Hace unos días, Alberto Ruiz Gallardón anunciaba su dimisión como ministro del Gobierno de España. Al tiempo que realizaba esta declaración, comunicaba su decisión de abandonar la política. Gallardón pertenece a esa larguísima nómina de políticos profesionales que han desempeñado las más variadas responsabilidades en muy diferentes cargos. En su caso, ministro, presidente de la Comunidad de Madrid, alcalde de Madrid, entre otras. En suma, más de 30 años dedicados profesionalmente a la política. Por eso, para él, como para muchos otros de su condición, abandonar el ejercicio profesional de la política es sinónimo de abandonar la política.

Desde mi punto de vista, la profesionalización de la política es uno de los mayores cánceres de cualquier democracia. Cuando un ciudadano hace de la política profesional su modo de vida, paradójicamente abandona cualquier proyecto político, para intentar convertirse en un adecuado gestor de los intereses coyunturales de la organización en cuyas listas se presenta. El político profesional defenderá, en cada ocasión, lo que determine la dirección de su organización, coincida o no con sus planteamientos personales, pues esa es la única manera de continuar en las listas. Ello desemboca en el cinismo que caracteriza a nuestros políticos sistémicos, capaces de decir negro en la oposición y blanco en el gobierno, aborto sí, aborto no tanto, OTAN no, viva la OTAN. No es de extrañar, por tanto, el descrédito de esa casta política que, desgraciadamente, consigue enturbiar a la política en su conjunto.

Porque, evidentemente, existen otros modos de entender y ejercer la política. Y los acontecimientos políticos que estamos viviendo en este país apuntan precisamente en esa dirección.
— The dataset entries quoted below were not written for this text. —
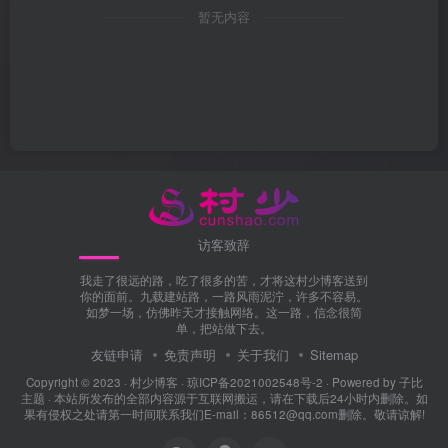
暂无内容
访客致辞
我走了很远的路，吃了很多的苦，才将这村少博客送到
你的面前。九载建站路，一路风雨泥泞，许多不容易。
如梦一场，仿佛昨天才接触网络。这一路，信念很简
单，把站做下去。
友链申请
免责声明
关于我们
Sitemap
Copyright © 2023 ·
村少博客
·
琼ICP备2021002548号-2
· Powered by
子比
主题
· 本站所发布的全部内容源于互联网搬运，请在下载后24小时内删除。如
果有侵权之处请第一时间联系我们E-mail：86512@qq.com删除。敬请谅解!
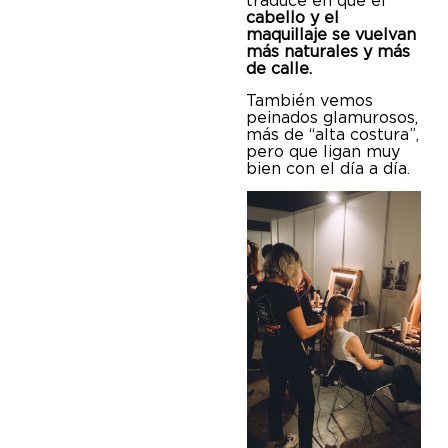
traduce en que el
cabello y el
maquillaje se vuelvan
más naturales y más
de calle.
También vemos
peinados glamurosos,
más de “alta costura”,
pero que ligan muy
bien con el día a día.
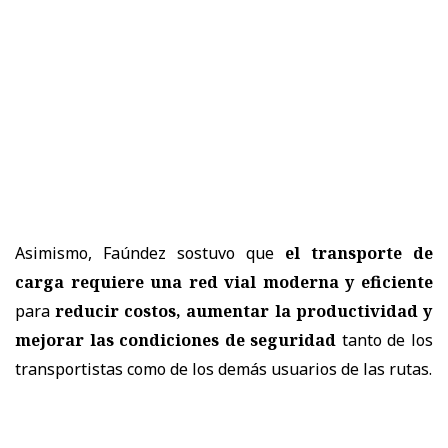
Asimismo, Faúndez sostuvo que
el transporte de
carga requiere una red vial moderna y eficiente
para
reducir costos, aumentar la productividad y
mejorar las condiciones de seguridad
tanto de los
transportistas como de los demás usuarios de las rutas.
La irrupción de Podemos, la proliferación de Ganemos por todo el país, tiene que ver con ese deseo de una acción política diferente, alejada de la profesionalización, el elitismo y las jerarquías. Es mucha la gente cansada de ver cómo, elección tras elección, se secuestra su voto, se le pone al servicio de unos intereses que no son los suyos y que, por ello, exige nuevas formas de hacer política.
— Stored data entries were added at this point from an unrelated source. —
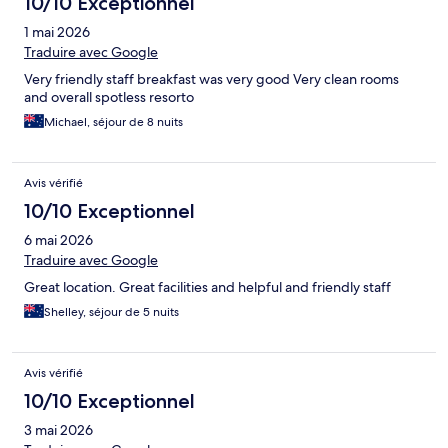
10/10 Exceptionnel
1 mai 2026
Traduire avec Google
Very friendly staff breakfast was very good Very clean rooms
and overall spotless resorto
Michael, séjour de 8 nuits
Avis vérifié
10/10 Exceptionnel
6 mai 2026
Traduire avec Google
Great location. Great facilities and helpful and friendly staff
Shelley, séjour de 5 nuits
Avis vérifié
10/10 Exceptionnel
3 mai 2026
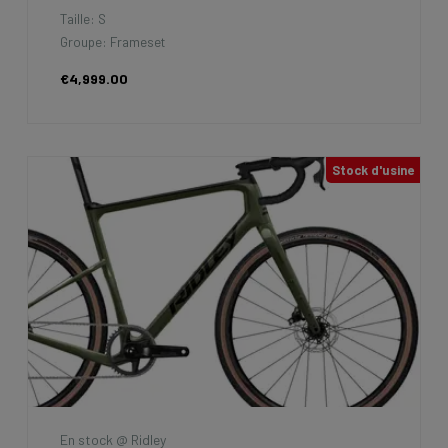
Taille: S
Groupe: Frameset
€4,999.00
Stock d'usine
En stock @ Ridley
De ahí la ilusión que han generado movimientos como los anteriormente señalados y que dan voz a la ciudadanía. Precisamente en ellos se hace especial hincapié en cuestiones que pretenden evitar que los representantes institucionales se autonomicen de los colectivos que los eligen o se perpetúen en los cargos. Así se plantea la rendición de cuentas de los cargos públicos ante sus asambleas, la posibilidad de revocación de un cargo público si no desarrolla la política para la que se le ha elegido o la confección de listas por procedimientos participativos. Ciertamente, la legislación actual, confeccionada milimétricamente, tanto en lo electoral como en lo referente al estatuto del cargo público, para defender los intereses de la clase dominante, no facilita estos mecanismos.

LA TAREA que se plantea desde quienes se empeñan en cuestionar la política tradicional es titánica. Se trata, nada menos, que de refundar la democracia, rescatarla de las garras de quienes se la han apropiado y la han convertido en un cambalache entre profesionales de la política. No se trata, por lo tanto, de abominar de la política, sino de todo lo contrario, de dar a la política la dimensión participativa y democrática que tuvo en sus orígenes griegos. Dimensión participativa y democrática que, por cierto, la aristocracia se encargó de yugular.
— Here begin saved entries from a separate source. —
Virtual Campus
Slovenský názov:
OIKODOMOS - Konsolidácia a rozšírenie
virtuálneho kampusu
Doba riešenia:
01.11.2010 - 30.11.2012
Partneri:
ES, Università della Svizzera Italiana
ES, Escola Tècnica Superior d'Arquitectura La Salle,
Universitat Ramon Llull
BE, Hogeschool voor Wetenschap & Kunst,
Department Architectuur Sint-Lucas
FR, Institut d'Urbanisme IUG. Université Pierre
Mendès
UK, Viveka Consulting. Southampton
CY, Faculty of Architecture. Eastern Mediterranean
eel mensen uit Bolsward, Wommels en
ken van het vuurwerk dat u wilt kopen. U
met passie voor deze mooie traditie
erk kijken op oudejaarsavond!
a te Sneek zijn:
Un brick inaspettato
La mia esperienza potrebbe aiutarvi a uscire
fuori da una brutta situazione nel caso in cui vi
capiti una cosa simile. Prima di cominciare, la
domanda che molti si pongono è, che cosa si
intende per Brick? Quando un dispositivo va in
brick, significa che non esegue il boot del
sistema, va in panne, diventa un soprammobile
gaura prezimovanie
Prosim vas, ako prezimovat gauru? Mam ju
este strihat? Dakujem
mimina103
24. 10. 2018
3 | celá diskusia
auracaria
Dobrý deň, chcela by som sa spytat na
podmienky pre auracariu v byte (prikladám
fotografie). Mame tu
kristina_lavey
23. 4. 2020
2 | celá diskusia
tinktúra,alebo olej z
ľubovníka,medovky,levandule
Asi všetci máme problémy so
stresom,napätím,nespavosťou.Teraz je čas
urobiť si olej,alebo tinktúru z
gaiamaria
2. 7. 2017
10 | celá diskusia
Podemos, Ganemos, procesos participativos como los que propugnan Equo e IU entre otros, se convierten, en estos momentos en un referente necesario para democratizar la política. Los profesionales de la política, aferrados a sus intereses, intentan desacreditarlos calificándolos de populistas. Quizá porque en sus gestos temen ver a ese pueblo al que ya hace demasiado tiempo ellos traicionaron.

Profesor de Filosofía. Universidad de Zaragoza.